By Dr Leslie Ramsammy
Guyana Chronicle
February 29, 2000


EPIDEMIOLOGY encompasses both the systematic study of infectious diseases and the implementation of the means to contain it. Epidemiology has sometimes had to strike a balance between the harshness that may be required to control infectious diseases and the civil liberties of people whose rights may be subjected to abridgement. Guyana, not for the first time, confronts the stark reality of making choices on the side of controlling an infectious agent or respecting people's civil liberties. I am referring, of course, to the continued emergence of HIV infection and AIDS as national public health concerns for Guyanese.

Recently, the Minister of Health, Dr Henry Jeffrey, alluded to the possibility of testing all pregnant women as a means for early detection of the various in one section of the population. This has sparked a debate - a healthy one, I might add. This debate has highlighted the issue that I have raised in this Viewpoint. I suspect that the Minister of Health himself was promoting this debate. In the end an informed judgement will have to be made.

Public health responses are about protecting the population - it pays little attention to the civil liberties of the individual. In fact, many of the public health responses seriously conflict with the rights of the individual. This is not new. Since the turn of the century, with the introduction of bacteriological testing, standard public-health measures have been deployed against infectious diseases. These measures, leaving aside the extreme step of holding people in quarantine, have typically included at least one of the following: routine testing for infection, often undertaken without explicit patient consent, reporting to local health authorities of the names of those who test positive for infection; contact tracing, or the identification of any person who may have been exposed to infection; and notification of these possibly infected persons that they may have been exposed. Some combination of these four practices have been commonly applied against outbreaks of infectious diseases, including sexually transmitted diseases, diphtheria and tuberculosis.

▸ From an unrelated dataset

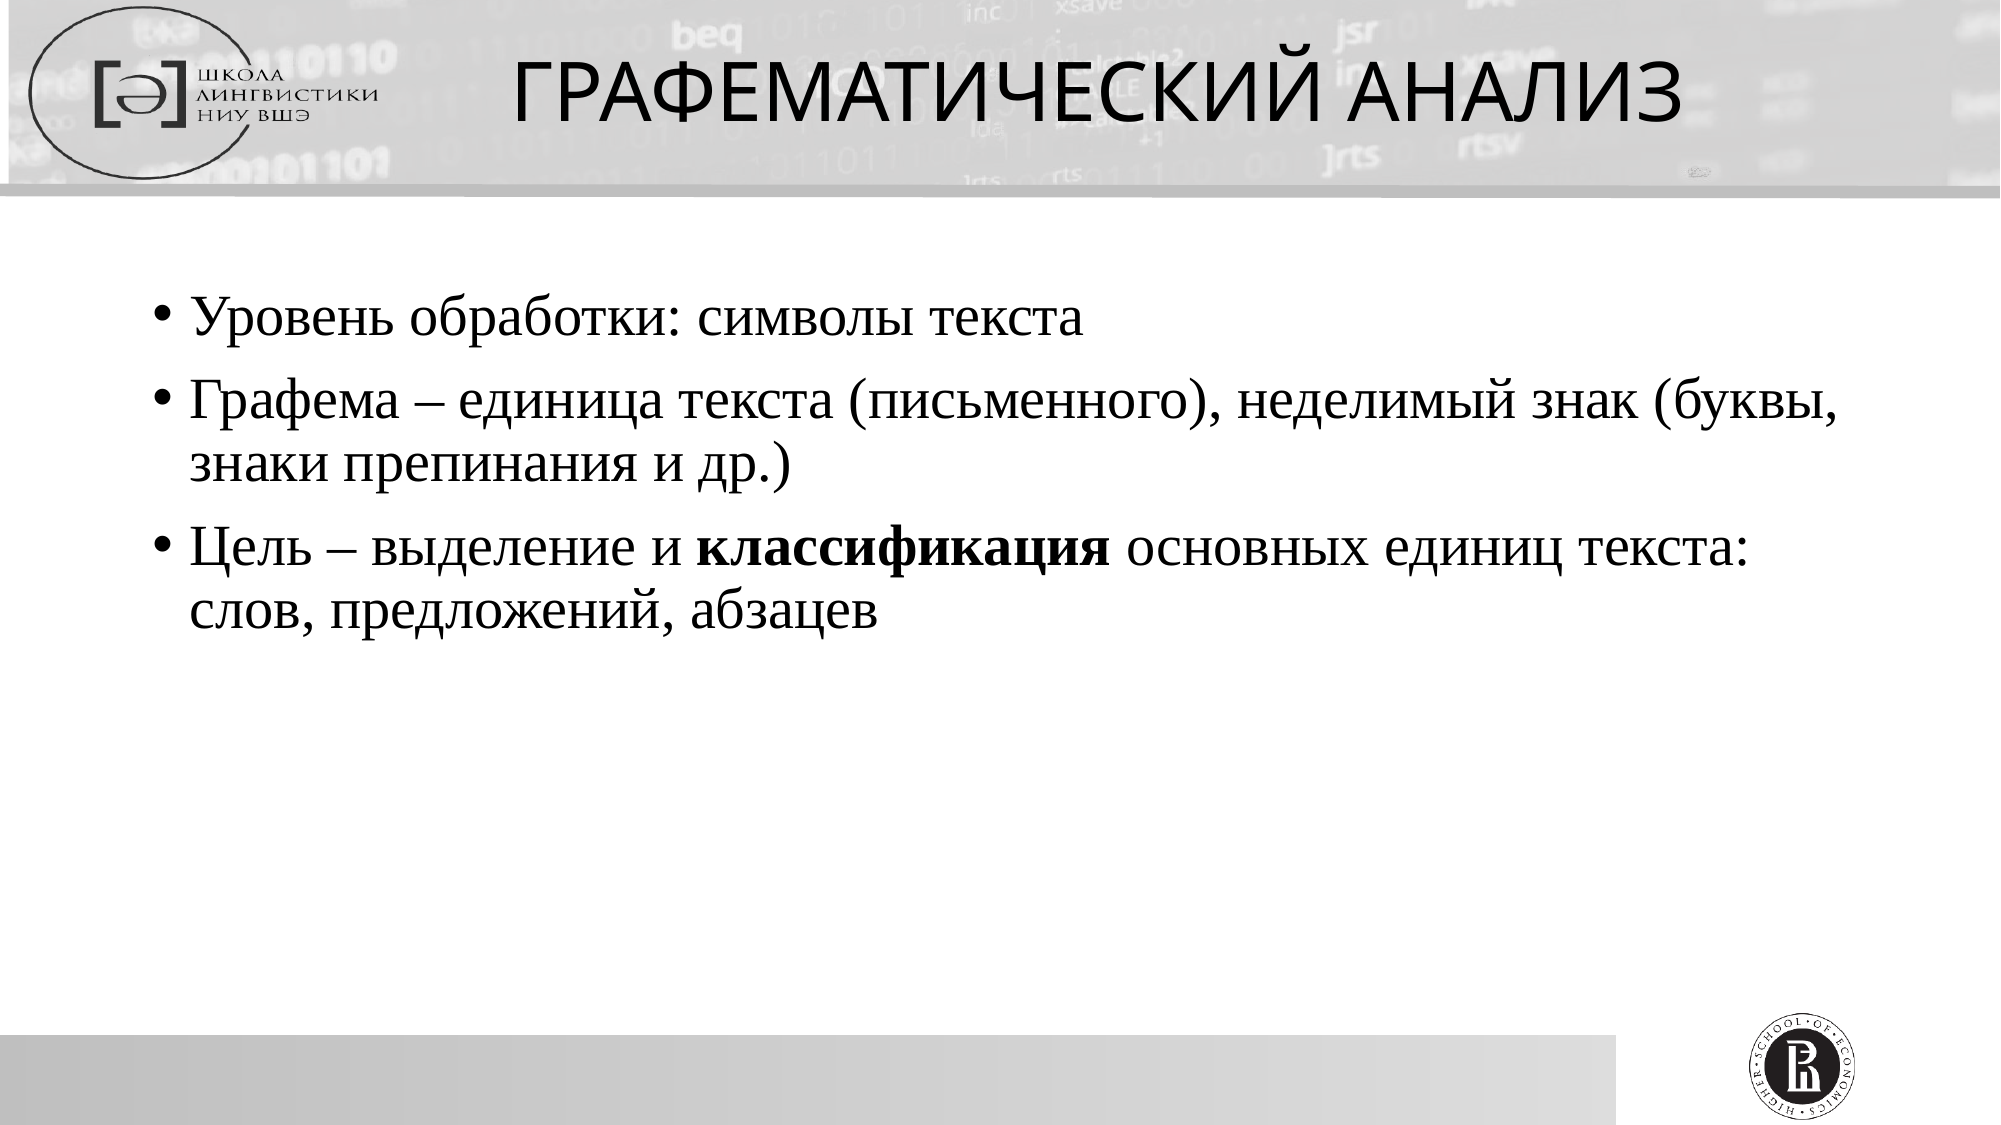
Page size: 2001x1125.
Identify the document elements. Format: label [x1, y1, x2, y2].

The debate over compulsory testing for HIV seeks to exempt this killer virus from what up to now has been standard public health responses. It would be unfortunate if the virus that is ranked Number One as a cause of mortality in the 20 to 40 age group is exempted on the basis of civil liberties. The hesitancy today to embark on standard public health responses is largely to accommodate civil-rights concerns. We have convinced ourselves that the fight for survival can be waged in a way that is socially acceptable but not always biologically credible. Based on civil liberties concern, most countries have chosen to remain steadfast in their commitment to programmes and approaches that have hidden the identity of HIV carriers, but have failed to halt viral transmission. In the end, this choice makes a winner of the virus, but losers of people.

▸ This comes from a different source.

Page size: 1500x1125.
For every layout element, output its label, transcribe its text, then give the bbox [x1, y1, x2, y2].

In the face of this dangerous public health challenge, policies and programmes must focus on the protection of population from becoming victims of this terrible disease. In devising effective programmes, some concessions pertaining to civil liberties will become necessary. One has to weigh the issue of civil rights against the issue of effective disease control.

Some argue that polices must be informed by its potential to interfere with rights of the individual. When such unequivocal interpretation is given to public health responses, that it must attempt effective disease control, but its action must not in any way interfere with individual rights, society has de facto conceded rights to dangerous bacteria and viruses. In the case of HIV, the virus is our common enemy, not the person that carries it. However, that person harbours the virus and society needs to take action to prevent that virus from moving to another person.